- [Tasks and exercises]
**a.** Summarize the meson text below in two sentences.
**b.** List every particle that the meson text below names as a product of meson decay.

- [Text excerpt]
>>>>
Mesons are composed of one quark and one antiquark, bound together by strong interactions (the gluon force carrier). They have a diameter of roughly one femtometer, which is about 1.2 times the size of a proton (or a neutron). Beaut.

All mesons are UNSTABLE, with the longest-lived lasting for only a few hundredths of a microsecond. Charged mesons decay to form electrons and neutrinos. Uncharged mesons may decay into photons. In these decays, the "colours" of the original quarks are no longer in the byproducts. 

Mesons appear in nature. They are short-lived results of very high-energy collisions between particles made of quarks, such as cosmic rays (high-energy protons and neutrons) hitting ordinary matter. Mesons are also also produced artificially in cyclotron in the collisions of protons, antiprotons, or other particles. We see them all the time, at the LHC...

Each type of meson has a corresponding antiparticle (anti-meson) in which quarks  and antiquarks are replaced by their corresponding antiquarks and quarks. The charm and bottom quarks were long suspected of existing, like the rabbits at top. The charm quark was only first observed in the J/Psi meson (J/ψ) in 1974, and the bottom quark in the upsilon meson (ϒ) in 1977. A lot of particles had to be smashed to eventually see what was happening in hell’s kitchen.

Flavourless mesons are mesons made of a quark and an antiquark of the same flavour… Flavoured mesons are mesons made of quark and an antiquark of different flavours. There, you know all about (you need to know) re these houses that keep destroying themselves in a short time… 


But what is time I hear you ask… A femtosecond could be a near-eternity for a meson… Things change. Things come and go, and “eternity” isn’t a function of matter. Eternity is used in mathematics (infinity) and in religion (god) when we don’t know both ends of the string. We assume. And we die.

Due to the number of quarks (6) and anti-quarks (6) the combination of such can create a huge variety of mesons, from pseudoscalar mesons to vector mesons… The rest is meson history...
 
This is when we need to go back to our double-slit experiment in order to cool our brains a bit. 

You have a laser pointer at home… No? Well, you can get one cheap at your local hardware store. Most modern spirit levels have a laser pointer to help you mark the horizontability of a wall or whatever. Find a piece of cardboard and cut a small square in the centre of it. find a long hair and stick it stretched across the middle of the square, vertically preferably for ease of observation. Place the cardboard say 30 cm away (see what distance works best, even a metre away) from a wall and shine the laser pointer onto the hair. At this stage you won’t be getting a double slit effect. Instead of a define point, you will get a single-slit pattern on the wall, which will be a horizontal stretched light distortion of the laser point. To get a double slit effect, things could become more complex with a much higher degree of precision. We will try this later on.
<<<<
- [Record excerpts]
>>>>
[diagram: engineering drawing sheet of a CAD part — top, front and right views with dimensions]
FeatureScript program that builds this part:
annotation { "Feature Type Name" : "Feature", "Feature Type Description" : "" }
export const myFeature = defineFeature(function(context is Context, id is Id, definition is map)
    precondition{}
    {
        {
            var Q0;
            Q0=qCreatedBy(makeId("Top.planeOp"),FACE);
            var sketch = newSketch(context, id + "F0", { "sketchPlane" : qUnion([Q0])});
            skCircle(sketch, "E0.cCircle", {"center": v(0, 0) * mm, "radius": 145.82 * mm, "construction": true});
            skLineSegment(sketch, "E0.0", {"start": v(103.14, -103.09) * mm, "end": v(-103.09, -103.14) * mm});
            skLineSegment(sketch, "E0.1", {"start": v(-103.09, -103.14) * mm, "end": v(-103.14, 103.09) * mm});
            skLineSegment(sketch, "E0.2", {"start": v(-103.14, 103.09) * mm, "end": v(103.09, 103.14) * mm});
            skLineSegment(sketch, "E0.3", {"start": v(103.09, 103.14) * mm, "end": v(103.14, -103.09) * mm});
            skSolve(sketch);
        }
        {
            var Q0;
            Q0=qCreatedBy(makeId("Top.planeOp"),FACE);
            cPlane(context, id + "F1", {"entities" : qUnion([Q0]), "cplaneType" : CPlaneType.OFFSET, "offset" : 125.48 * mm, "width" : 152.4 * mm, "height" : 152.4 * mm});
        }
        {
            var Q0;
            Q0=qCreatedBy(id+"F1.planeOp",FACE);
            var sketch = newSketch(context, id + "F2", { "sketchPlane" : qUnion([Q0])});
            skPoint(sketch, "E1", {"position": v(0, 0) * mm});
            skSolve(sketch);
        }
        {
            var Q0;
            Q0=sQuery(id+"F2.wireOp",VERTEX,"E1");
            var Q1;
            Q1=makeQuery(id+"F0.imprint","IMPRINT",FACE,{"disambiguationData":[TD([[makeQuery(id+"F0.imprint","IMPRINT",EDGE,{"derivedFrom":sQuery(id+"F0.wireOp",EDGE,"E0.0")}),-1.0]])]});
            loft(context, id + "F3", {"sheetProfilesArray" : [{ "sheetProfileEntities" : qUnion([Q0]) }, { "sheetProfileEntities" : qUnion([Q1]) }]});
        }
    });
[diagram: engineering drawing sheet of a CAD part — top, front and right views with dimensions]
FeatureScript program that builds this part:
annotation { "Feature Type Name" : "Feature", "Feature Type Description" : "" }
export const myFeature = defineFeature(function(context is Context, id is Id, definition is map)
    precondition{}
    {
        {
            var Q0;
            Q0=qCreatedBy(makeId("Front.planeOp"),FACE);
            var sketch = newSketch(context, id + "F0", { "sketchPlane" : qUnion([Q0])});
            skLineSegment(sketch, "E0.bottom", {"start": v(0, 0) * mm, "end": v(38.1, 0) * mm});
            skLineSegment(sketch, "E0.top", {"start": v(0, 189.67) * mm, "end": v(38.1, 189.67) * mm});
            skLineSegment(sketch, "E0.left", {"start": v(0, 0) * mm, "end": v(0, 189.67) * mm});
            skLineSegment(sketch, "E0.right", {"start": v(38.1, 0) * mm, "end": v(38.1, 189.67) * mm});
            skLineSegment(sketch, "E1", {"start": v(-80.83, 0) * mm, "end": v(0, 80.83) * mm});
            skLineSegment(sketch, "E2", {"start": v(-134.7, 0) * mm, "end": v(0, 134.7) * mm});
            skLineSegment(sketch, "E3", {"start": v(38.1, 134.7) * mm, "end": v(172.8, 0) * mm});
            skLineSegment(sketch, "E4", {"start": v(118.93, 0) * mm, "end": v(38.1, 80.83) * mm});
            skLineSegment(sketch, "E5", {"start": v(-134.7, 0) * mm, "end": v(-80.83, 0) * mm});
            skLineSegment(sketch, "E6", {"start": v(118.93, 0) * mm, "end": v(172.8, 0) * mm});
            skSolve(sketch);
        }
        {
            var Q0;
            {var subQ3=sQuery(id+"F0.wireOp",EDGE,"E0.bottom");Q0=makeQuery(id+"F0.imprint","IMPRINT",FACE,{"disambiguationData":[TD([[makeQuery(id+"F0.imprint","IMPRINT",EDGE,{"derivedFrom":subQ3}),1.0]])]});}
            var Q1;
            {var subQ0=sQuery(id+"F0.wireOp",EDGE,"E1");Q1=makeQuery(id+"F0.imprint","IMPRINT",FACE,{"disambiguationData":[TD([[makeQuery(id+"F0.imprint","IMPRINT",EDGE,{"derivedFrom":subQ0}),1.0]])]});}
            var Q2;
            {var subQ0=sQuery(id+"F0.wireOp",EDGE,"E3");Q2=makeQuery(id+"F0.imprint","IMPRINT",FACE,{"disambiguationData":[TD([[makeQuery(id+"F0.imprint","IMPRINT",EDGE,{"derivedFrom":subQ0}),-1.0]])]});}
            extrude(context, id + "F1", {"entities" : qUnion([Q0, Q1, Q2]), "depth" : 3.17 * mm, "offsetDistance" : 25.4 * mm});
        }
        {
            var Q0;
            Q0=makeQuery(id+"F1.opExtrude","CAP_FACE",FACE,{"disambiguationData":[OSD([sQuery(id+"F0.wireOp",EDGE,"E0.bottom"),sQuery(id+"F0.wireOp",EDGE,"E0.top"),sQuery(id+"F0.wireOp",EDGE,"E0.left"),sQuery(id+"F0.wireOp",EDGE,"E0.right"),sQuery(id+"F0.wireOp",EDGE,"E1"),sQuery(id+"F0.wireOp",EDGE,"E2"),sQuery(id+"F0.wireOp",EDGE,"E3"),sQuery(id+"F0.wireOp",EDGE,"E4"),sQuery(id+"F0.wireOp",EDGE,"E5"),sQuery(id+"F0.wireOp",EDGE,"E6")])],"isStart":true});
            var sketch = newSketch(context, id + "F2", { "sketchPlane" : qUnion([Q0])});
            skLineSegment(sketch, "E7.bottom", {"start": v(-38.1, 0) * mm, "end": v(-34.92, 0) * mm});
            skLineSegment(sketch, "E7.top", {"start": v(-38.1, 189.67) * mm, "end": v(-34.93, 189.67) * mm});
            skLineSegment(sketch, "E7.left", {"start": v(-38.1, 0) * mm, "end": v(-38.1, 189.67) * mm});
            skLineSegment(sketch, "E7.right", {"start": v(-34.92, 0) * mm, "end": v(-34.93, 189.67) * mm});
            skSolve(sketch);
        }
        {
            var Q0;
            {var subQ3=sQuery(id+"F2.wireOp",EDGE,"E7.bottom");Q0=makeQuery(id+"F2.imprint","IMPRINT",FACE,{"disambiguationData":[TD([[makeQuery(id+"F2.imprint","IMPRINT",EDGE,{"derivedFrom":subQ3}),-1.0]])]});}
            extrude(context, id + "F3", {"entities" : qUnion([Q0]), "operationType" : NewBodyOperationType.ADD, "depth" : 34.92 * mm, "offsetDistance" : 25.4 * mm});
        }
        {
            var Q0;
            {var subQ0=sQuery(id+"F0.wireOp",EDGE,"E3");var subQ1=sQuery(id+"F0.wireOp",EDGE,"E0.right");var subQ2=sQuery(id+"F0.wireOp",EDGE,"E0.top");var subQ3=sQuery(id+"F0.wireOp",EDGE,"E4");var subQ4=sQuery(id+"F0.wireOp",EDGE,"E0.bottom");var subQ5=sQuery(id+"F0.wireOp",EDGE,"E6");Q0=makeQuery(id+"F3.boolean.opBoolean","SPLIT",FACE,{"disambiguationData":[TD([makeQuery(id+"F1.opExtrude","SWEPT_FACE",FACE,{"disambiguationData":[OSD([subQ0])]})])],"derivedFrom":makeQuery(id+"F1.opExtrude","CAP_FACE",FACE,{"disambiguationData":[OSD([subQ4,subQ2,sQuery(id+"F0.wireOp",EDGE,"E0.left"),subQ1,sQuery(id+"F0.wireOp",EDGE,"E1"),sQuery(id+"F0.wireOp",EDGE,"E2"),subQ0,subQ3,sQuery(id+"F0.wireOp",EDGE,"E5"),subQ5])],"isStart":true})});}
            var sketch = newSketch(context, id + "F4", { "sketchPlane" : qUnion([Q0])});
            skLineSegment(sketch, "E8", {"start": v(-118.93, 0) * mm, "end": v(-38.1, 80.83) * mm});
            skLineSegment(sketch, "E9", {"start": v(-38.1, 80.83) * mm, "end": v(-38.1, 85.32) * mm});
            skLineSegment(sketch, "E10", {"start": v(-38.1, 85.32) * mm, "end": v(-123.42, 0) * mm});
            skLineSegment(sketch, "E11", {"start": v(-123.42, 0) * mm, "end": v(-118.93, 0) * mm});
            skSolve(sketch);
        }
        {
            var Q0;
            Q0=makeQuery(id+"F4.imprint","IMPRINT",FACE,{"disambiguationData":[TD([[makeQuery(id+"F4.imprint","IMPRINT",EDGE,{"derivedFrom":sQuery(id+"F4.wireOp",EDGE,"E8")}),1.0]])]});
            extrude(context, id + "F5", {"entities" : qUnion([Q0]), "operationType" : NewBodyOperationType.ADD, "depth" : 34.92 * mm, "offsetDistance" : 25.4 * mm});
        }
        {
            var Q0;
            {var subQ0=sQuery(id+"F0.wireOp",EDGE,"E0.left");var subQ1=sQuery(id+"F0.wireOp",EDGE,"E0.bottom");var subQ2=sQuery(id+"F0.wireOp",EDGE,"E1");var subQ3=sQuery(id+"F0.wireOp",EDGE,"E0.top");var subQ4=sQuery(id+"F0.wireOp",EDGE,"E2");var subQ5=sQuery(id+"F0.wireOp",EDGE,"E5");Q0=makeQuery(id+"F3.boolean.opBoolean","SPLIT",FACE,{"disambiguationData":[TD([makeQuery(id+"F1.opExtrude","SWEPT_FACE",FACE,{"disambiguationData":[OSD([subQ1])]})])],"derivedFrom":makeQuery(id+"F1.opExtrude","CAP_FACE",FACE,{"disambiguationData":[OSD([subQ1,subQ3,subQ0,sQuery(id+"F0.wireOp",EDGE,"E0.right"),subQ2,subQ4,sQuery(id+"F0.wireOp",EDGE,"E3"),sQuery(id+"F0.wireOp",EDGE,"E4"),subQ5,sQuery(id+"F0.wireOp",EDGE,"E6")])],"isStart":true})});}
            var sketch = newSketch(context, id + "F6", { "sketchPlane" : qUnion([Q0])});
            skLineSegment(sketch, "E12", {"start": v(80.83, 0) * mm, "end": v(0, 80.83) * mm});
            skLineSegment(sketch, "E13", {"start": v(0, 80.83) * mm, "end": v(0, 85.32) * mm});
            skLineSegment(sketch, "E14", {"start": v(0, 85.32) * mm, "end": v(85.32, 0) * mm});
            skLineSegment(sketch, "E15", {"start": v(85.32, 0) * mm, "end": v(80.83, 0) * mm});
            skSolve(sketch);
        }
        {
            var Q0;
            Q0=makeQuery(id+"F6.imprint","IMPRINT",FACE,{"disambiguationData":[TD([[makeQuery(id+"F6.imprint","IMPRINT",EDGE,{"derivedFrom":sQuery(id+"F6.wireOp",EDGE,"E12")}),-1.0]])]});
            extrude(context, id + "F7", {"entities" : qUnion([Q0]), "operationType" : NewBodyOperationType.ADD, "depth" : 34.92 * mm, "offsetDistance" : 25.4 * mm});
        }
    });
<<<<
- [The solutions]
**a.** Mesons are made of one quark and one antiquark held together by the strong interaction, measure roughly one femtometer across, and are all unstable, with even the longest-lived lasting only a few hundredths of a microsecond. They arise in nature from high-energy collisions, such as cosmic rays striking ordinary matter, and are also produced artificially in particle collisions, with every type of meson having a corresponding anti-meson.

**b.**
- Electrons
- Neutrinos
- Photons